Where a landlord brought ejectment against his tenant on the 21st of July, claiming as from that day, and after action, distrained for rent due on the 24th of June previous,-Held, that he might still rely, in the action of ejectment, on a forfeiture accruing before the 24th of June.

This was an action of ejectment brought by the plaintiff, the landlord, against the defendant, the tenant, of certain premises. The writ was issued on the 21st of July, claiming as from that day. On the 16th of September the plaintiff levied a distress for rent due on the 24th of June, and particulars of breaches of covenant on which he relied as entitling him to reenter were delivered in October. At the trial he sought to rely on a breach of covenant (contained in the particulars) previous to the 24th of June, on which he would by the lease be entitled to reenter. A verdict was found for the plaintiff, and a rule nisi had been obtained

to set aside the verdict and enter it for the defendant, on the ground that the plaintiff could not rely on such breach, as it was waived by the distress.

Garth and Shaw were called on in support of the rule.-The distress for rent due on the 24th of June affirmed the tenancy up to that day, and waived any previous forfeiture. It is true that Jones v. Carter (1) and Dendy v. Nicholl (2), cited in the notes to Dumper's Case in 1 Smith's Leading Cases, shew that though an action for rent waives a previous forfeiture, yet if by an unequivocal act, such as bringing ejectment, the landlord has elected to treat the lease as void, a subsequent receipt of rent will not revive it.

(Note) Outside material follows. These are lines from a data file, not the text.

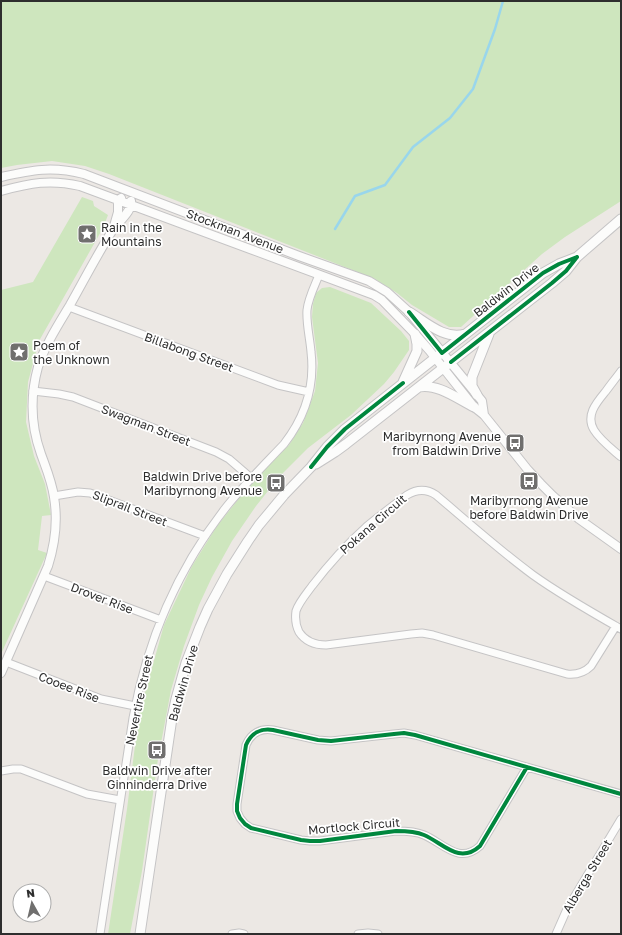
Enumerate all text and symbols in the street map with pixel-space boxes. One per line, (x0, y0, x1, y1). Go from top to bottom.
street label: Stockman Avenue (184, 206, 286, 256)
place label: Rain in the Mountains (101, 220, 162, 249)
place icon: Rain in the Mountains (76, 223, 98, 245)
street label: Baldwin Drive (470, 260, 542, 320)
street label: Billabong Street (142, 329, 236, 375)
place label: Poem of the Unknown (33, 338, 110, 367)
place icon: Poem of the Unknown (8, 341, 30, 363)
street label: Swagman Street (99, 401, 193, 449)
place label: Maribyrnong Avenue from Baldwin Drive (383, 429, 501, 458)
bus stop icon: Maribyrnong Avenue from Baldwin Drive (504, 432, 526, 454)
place label: Baldwin Drive before Maribyrnong Avenue (143, 469, 262, 498)
bus stop icon: Maribyrnong Avenue before Baldwin Drive (518, 470, 540, 492)
bus stop icon: Baldwin Drive before Maribyrnong Avenue (265, 472, 287, 494)
street label: Sliprail Street (90, 487, 170, 529)
street label: Pokana Circuit (337, 491, 410, 557)
place label: Maribyrnong Avenue before Baldwin Drive (469, 493, 589, 522)
street label: Drover Rise (69, 579, 135, 617)
street label: Baldwin Drive (165, 643, 201, 723)
street label: Nevertire Street (122, 653, 156, 747)
street label: Cooee Rise (36, 668, 102, 706)
bus stop icon: Baldwin Drive after Ginninderra Drive (146, 739, 168, 761)
place label: Baldwin Drive after Ginninderra Drive (102, 763, 212, 792)
street label: Mortlock Circuit (307, 814, 401, 837)
street label: Alberga Street (559, 836, 615, 916)
north arrow (12, 883, 52, 923)
text: N (25, 886, 36, 900)

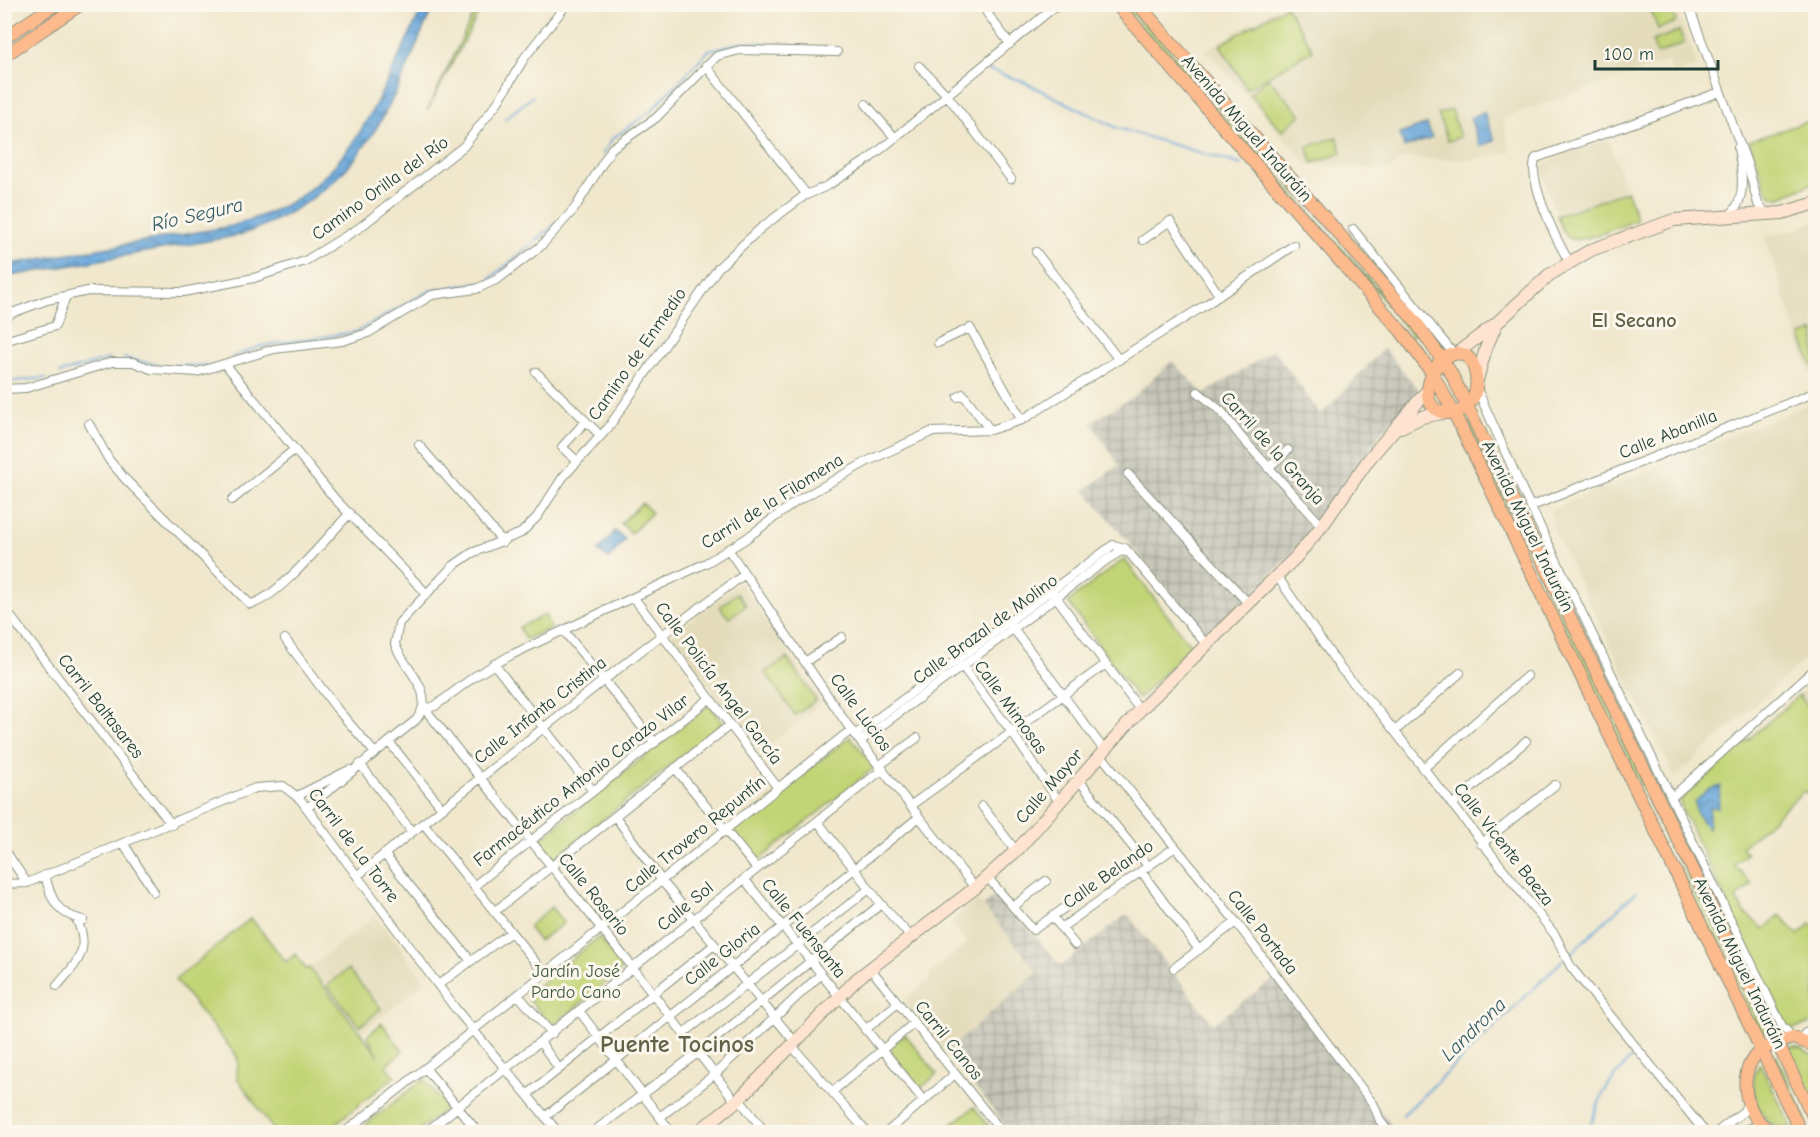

But the gist of the matter, as is shewn by the judgment in the former case, is that the act be unequivocal and notified to the lessee; but here the only thing that is unequivocal is the claim as from the 21st of July; what breach the landlord relied on was equivocal, as the lessee was not informed of this, and this being so, the distress for rent due on the 24th of June so far certified that which was equivocal by creating a sort of estoppel, and preventing the landlord from relying on breaches before that day, up to which day the landlord, by his distress, shewed his intention to treat the lease as good. And the judgments of the judges delivered in the House of Lords in Croft v. Lumley (3) support this view. To hold otherwise puts the tenant in a hard position; he cannot safely replevy or bring trespass on the distress, because he is liable to the landlord's relying on a subsequent breach, and yet the landlord can then turn round and in the ejectment rely on a previous one and thus in effect have both the land and the rent.

Denman (Dixon with him) was then called upon. The distress, as is shewn by Bridges v. Smyth (4), was illegal, for in that case it was held that a landlord who has, by serving a writ of ejectment, treated his tenant as a trespasser, cannot afterwards distrain. And Dendy V.